Hargreaves Lansdown report strong figures and client growth in 2017

Hargreaves Lansdown (LON:HL) reported strong figures for the six months to the end of 2017, with pre-tax profits benefitting from an increase in client numbers. Assets under administration rose 9 percent over the period to £86.1 billion, with pre-tax profits rising 12 percent to £146.9 million. Net new business hit £3.34 billion during the period, up 43 percent compared to the same period a year ago. The group added 61,000 new clients over the period, to mark a total of 1,015,000 active clients since 30 June 2017. Diluted earnings per share rose 12 percent to 25 pence during the six month period, with interim dividend per share up 17 percent to 10.1 pence. “I’m pleased to report another strong period of growth for Hargreaves Lansdown for client numbers, revenue and profit.

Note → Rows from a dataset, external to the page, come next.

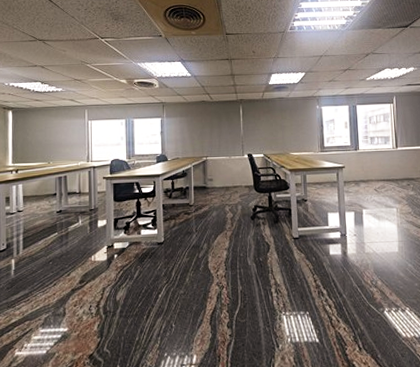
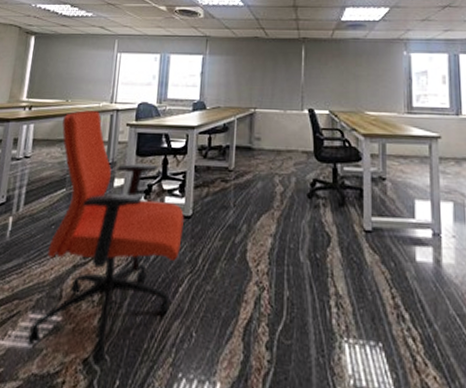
office chair: none [41,169,158,357] -> present [27,110,184,364]

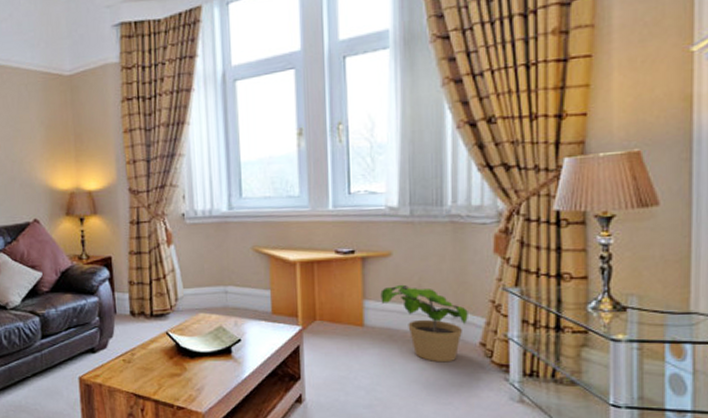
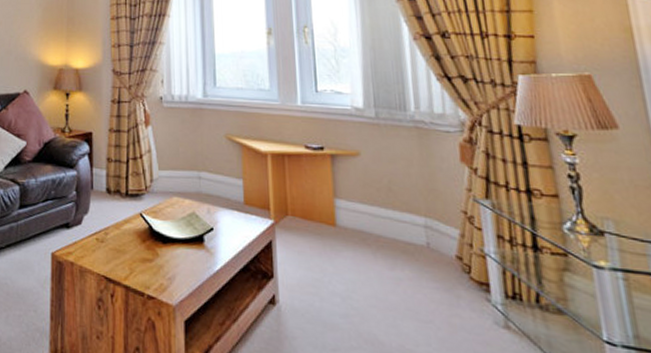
potted plant: present [380,284,468,363] -> none [351,185,442,275]

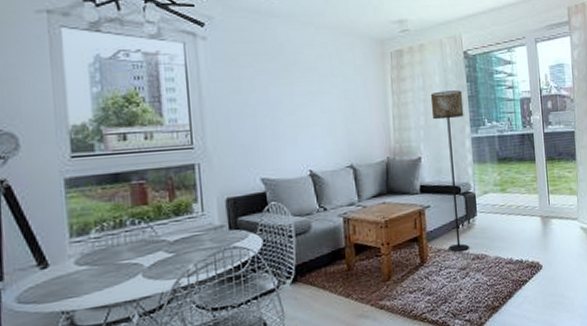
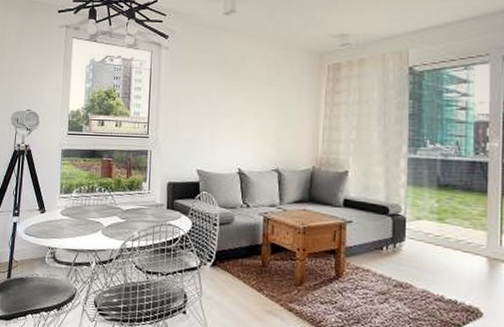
floor lamp: present [430,90,469,252] -> none [365,107,403,275]

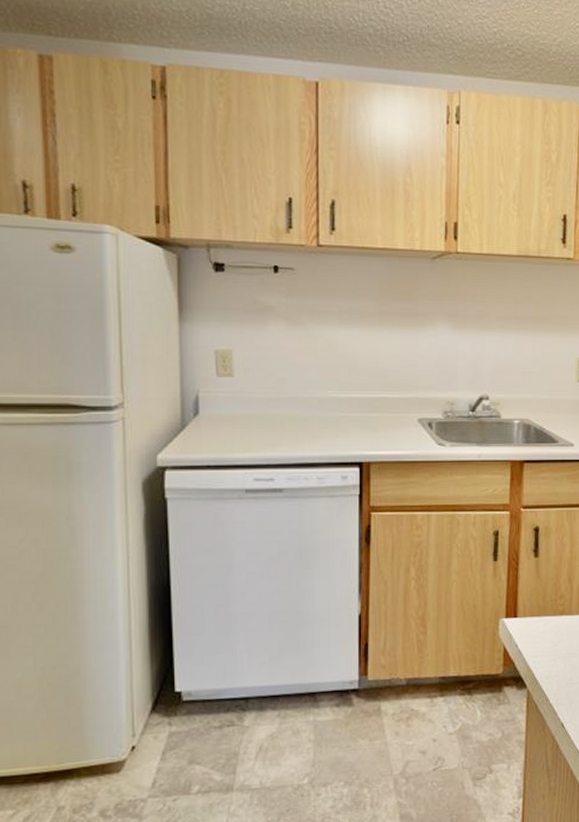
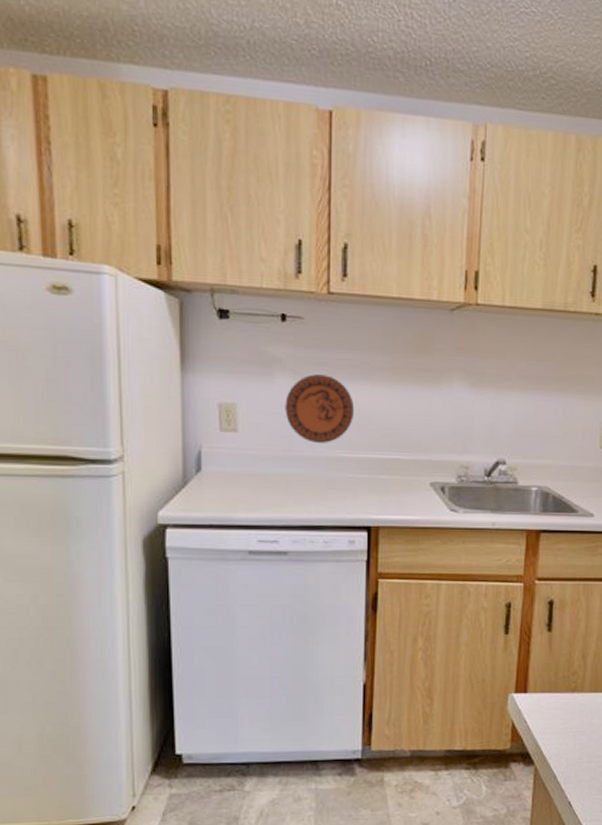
decorative plate: none [278,321,345,385] -> present [285,374,355,443]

We have a significant market opportunity with a clear strategy focused on our clients’ needs and offering great value and service to them,” said Chris Hill, Chief Executive Officer. “Our aim of making it easy and efficient for clients to manage their savings and investments in a secure environment and empowering them to save and invest with confidence is at the heart of our business, and was reflected in our continued growth during the first half of our 2018 financial year.” Hargreaves Lansdown shares are currently trading down 1.61 percent at 1,802.00 (0907GMT), largely as a result of the global share sell-off which took place this morning.